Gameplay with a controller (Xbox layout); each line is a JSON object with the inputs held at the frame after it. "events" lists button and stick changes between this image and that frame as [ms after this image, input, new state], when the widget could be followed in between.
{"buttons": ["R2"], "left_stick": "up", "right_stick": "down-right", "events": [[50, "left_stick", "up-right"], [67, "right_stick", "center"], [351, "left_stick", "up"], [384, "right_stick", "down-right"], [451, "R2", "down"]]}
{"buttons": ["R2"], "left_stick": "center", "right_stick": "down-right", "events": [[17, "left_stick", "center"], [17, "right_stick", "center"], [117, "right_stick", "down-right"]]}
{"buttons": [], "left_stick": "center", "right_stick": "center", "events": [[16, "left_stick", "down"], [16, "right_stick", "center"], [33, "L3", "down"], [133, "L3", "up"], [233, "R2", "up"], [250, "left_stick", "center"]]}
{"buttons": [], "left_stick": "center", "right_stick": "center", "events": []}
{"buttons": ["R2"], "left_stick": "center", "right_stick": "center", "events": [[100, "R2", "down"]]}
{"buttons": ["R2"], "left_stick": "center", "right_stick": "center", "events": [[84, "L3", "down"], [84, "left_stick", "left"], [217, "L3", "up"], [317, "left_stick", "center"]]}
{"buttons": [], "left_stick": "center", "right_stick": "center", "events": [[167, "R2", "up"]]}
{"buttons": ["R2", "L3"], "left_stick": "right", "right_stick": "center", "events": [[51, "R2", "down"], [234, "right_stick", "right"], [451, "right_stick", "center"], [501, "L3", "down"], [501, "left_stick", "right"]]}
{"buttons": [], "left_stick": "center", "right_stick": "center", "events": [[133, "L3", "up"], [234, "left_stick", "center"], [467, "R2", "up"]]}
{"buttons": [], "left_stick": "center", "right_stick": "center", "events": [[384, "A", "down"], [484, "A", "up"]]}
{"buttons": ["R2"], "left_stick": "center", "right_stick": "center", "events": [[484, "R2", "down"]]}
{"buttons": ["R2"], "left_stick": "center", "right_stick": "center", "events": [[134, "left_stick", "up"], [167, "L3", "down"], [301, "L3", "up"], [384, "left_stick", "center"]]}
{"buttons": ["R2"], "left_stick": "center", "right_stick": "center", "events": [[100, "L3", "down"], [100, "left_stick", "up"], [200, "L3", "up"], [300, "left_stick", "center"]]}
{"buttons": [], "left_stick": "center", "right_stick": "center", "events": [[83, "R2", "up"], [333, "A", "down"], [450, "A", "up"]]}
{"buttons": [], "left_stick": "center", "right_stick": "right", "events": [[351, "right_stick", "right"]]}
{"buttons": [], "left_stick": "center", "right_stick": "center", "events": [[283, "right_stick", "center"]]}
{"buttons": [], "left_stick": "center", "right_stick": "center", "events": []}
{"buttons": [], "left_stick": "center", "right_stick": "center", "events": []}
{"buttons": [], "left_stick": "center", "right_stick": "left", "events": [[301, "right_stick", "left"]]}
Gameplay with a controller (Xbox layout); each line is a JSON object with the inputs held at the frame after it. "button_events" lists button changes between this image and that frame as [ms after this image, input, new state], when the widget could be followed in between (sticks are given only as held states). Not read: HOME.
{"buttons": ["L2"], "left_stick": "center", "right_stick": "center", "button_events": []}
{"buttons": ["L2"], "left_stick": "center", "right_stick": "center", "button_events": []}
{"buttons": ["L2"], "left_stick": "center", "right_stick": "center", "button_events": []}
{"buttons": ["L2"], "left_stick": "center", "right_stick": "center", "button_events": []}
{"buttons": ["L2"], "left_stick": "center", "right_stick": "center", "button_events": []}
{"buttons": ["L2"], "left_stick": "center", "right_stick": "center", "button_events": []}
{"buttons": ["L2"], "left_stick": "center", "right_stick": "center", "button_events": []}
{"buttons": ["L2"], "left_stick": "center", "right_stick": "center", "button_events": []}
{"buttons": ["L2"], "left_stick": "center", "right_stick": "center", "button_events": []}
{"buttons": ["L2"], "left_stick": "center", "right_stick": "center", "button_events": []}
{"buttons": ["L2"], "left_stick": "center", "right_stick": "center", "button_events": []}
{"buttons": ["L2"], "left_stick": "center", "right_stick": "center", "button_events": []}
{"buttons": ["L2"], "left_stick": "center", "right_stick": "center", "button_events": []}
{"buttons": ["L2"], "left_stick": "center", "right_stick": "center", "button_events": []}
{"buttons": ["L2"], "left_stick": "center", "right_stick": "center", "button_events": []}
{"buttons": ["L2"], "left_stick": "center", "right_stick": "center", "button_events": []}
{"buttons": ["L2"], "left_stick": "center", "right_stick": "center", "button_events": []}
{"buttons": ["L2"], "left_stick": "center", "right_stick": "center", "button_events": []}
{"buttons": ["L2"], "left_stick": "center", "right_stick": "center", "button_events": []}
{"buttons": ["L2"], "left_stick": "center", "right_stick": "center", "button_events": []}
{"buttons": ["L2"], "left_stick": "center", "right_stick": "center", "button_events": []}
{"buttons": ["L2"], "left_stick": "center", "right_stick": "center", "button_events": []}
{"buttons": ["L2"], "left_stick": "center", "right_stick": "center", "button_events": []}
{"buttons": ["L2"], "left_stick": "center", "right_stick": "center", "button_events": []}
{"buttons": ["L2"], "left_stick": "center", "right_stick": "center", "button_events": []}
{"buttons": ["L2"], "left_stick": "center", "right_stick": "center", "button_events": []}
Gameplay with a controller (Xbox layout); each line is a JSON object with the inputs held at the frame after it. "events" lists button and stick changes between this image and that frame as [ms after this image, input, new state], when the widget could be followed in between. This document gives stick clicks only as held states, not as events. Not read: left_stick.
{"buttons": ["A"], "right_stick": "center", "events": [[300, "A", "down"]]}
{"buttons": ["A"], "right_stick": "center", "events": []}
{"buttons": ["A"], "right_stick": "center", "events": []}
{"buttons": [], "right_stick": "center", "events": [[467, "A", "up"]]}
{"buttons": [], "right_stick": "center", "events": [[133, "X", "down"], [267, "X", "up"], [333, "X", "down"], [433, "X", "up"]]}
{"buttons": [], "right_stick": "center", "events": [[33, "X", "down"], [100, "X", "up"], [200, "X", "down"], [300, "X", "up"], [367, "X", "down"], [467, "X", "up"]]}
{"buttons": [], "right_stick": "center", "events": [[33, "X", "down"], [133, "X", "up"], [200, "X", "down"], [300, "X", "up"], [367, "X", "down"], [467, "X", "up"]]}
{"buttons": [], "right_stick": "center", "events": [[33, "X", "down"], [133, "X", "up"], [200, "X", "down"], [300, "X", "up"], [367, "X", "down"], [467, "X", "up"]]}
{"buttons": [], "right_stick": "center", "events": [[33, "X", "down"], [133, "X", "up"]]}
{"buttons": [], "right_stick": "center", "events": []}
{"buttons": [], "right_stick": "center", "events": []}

+--

→ **Exercise details**:
Every line of the listing should be given again exactly.

→ **Exercise response**:
Gameplay with a controller (Xbox layout); each line is a JSON object with the inputs held at the frame after it. "events" lists button and stick changes between this image and that frame as [ms after this image, input, new state], when the widget could be followed in between.
{"buttons": ["R2"], "left_stick": "up", "right_stick": "down-right", "events": [[50, "left_stick", "up-right"], [67, "right_stick", "center"], [351, "left_stick", "up"], [384, "right_stick", "down-right"], [451, "R2", "down"]]}
{"buttons": ["R2"], "left_stick": "center", "right_stick": "down-right", "events": [[17, "left_stick", "center"], [17, "right_stick", "center"], [117, "right_stick", "down-right"]]}
{"buttons": [], "left_stick": "center", "right_stick": "center", "events": [[16, "left_stick", "down"], [16, "right_stick", "center"], [33, "L3", "down"], [133, "L3", "up"], [233, "R2", "up"], [250, "left_stick", "center"]]}
{"buttons": [], "left_stick": "center", "right_stick": "center", "events": []}
{"buttons": ["R2"], "left_stick": "center", "right_stick": "center", "events": [[100, "R2", "down"]]}
{"buttons": ["R2"], "left_stick": "center", "right_stick": "center", "events": [[84, "L3", "down"], [84, "left_stick", "left"], [217, "L3", "up"], [317, "left_stick", "center"]]}
{"buttons": [], "left_stick": "center", "right_stick": "center", "events": [[167, "R2", "up"]]}
{"buttons": ["R2", "L3"], "left_stick": "right", "right_stick": "center", "events": [[51, "R2", "down"], [234, "right_stick", "right"], [451, "right_stick", "center"], [501, "L3", "down"], [501, "left_stick", "right"]]}
{"buttons": [], "left_stick": "center", "right_stick": "center", "events": [[133, "L3", "up"], [234, "left_stick", "center"], [467, "R2", "up"]]}
{"buttons": [], "left_stick": "center", "right_stick": "center", "events": [[384, "A", "down"], [484, "A", "up"]]}
{"buttons": ["R2"], "left_stick": "center", "right_stick": "center", "events": [[484, "R2", "down"]]}
{"buttons": ["R2"], "left_stick": "center", "right_stick": "center", "events": [[134, "left_stick", "up"], [167, "L3", "down"], [301, "L3", "up"], [384, "left_stick", "center"]]}
{"buttons": ["R2"], "left_stick": "center", "right_stick": "center", "events": [[100, "L3", "down"], [100, "left_stick", "up"], [200, "L3", "up"], [300, "left_stick", "center"]]}
{"buttons": [], "left_stick": "center", "right_stick": "center", "events": [[83, "R2", "up"], [333, "A", "down"], [450, "A", "up"]]}
{"buttons": [], "left_stick": "center", "right_stick": "right", "events": [[351, "right_stick", "right"]]}
{"buttons": [], "left_stick": "center", "right_stick": "center", "events": [[283, "right_stick", "center"]]}
{"buttons": [], "left_stick": "center", "right_stick": "center", "events": []}
{"buttons": [], "left_stick": "center", "right_stick": "center", "events": []}
{"buttons": [], "left_stick": "center", "right_stick": "left", "events": [[301, "right_stick", "left"]]}
Gameplay with a controller (Xbox layout); each line is a JSON object with the inputs held at the frame after it. "button_events" lists button changes between this image and that frame as [ms after this image, input, new state], when the widget could be followed in between (sticks are given only as held states). Not read: HOME.
{"buttons": ["L2"], "left_stick": "center", "right_stick": "center", "button_events": []}
{"buttons": ["L2"], "left_stick": "center", "right_stick": "center", "button_events": []}
{"buttons": ["L2"], "left_stick": "center", "right_stick": "center", "button_events": []}
{"buttons": ["L2"], "left_stick": "center", "right_stick": "center", "button_events": []}
{"buttons": ["L2"], "left_stick": "center", "right_stick": "center", "button_events": []}
{"buttons": ["L2"], "left_stick": "center", "right_stick": "center", "button_events": []}
{"buttons": ["L2"], "left_stick": "center", "right_stick": "center", "button_events": []}
{"buttons": ["L2"], "left_stick": "center", "right_stick": "center", "button_events": []}
{"buttons": ["L2"], "left_stick": "center", "right_stick": "center", "button_events": []}
{"buttons": ["L2"], "left_stick": "center", "right_stick": "center", "button_events": []}
{"buttons": ["L2"], "left_stick": "center", "right_stick": "center", "button_events": []}
{"buttons": ["L2"], "left_stick": "center", "right_stick": "center", "button_events": []}
{"buttons": ["L2"], "left_stick": "center", "right_stick": "center", "button_events": []}
{"buttons": ["L2"], "left_stick": "center", "right_stick": "center", "button_events": []}
{"buttons": ["L2"], "left_stick": "center", "right_stick": "center", "button_events": []}
{"buttons": ["L2"], "left_stick": "center", "right_stick": "center", "button_events": []}
{"buttons": ["L2"], "left_stick": "center", "right_stick": "center", "button_events": []}
{"buttons": ["L2"], "left_stick": "center", "right_stick": "center", "button_events": []}
{"buttons": ["L2"], "left_stick": "center", "right_stick": "center", "button_events": []}
{"buttons": ["L2"], "left_stick": "center", "right_stick": "center", "button_events": []}
{"buttons": ["L2"], "left_stick": "center", "right_stick": "center", "button_events": []}
{"buttons": ["L2"], "left_stick": "center", "right_stick": "center", "button_events": []}
{"buttons": ["L2"], "left_stick": "center", "right_stick": "center", "button_events": []}
{"buttons": ["L2"], "left_stick": "center", "right_stick": "center", "button_events": []}
{"buttons": ["L2"], "left_stick": "center", "right_stick": "center", "button_events": []}
{"buttons": ["L2"], "left_stick": "center", "right_stick": "center", "button_events": []}
Gameplay with a controller (Xbox layout); each line is a JSON object with the inputs held at the frame after it. "events" lists button and stick changes between this image and that frame as [ms after this image, input, new state], when the widget could be followed in between. This document gives stick clicks only as held states, not as events. Not read: left_stick.
{"buttons": ["A"], "right_stick": "center", "events": [[300, "A", "down"]]}
{"buttons": ["A"], "right_stick": "center", "events": []}
{"buttons": ["A"], "right_stick": "center", "events": []}
{"buttons": [], "right_stick": "center", "events": [[467, "A", "up"]]}
{"buttons": [], "right_stick": "center", "events": [[133, "X", "down"], [267, "X", "up"], [333, "X", "down"], [433, "X", "up"]]}
{"buttons": [], "right_stick": "center", "events": [[33, "X", "down"], [100, "X", "up"], [200, "X", "down"], [300, "X", "up"], [367, "X", "down"], [467, "X", "up"]]}
{"buttons": [], "right_stick": "center", "events": [[33, "X", "down"], [133, "X", "up"], [200, "X", "down"], [300, "X", "up"], [367, "X", "down"], [467, "X", "up"]]}
{"buttons": [], "right_stick": "center", "events": [[33, "X", "down"], [133, "X", "up"], [200, "X", "down"], [300, "X", "up"], [367, "X", "down"], [467, "X", "up"]]}
{"buttons": [], "right_stick": "center", "events": [[33, "X", "down"], [133, "X", "up"]]}
{"buttons": [], "right_stick": "center", "events": []}
{"buttons": [], "right_stick": "center", "events": []}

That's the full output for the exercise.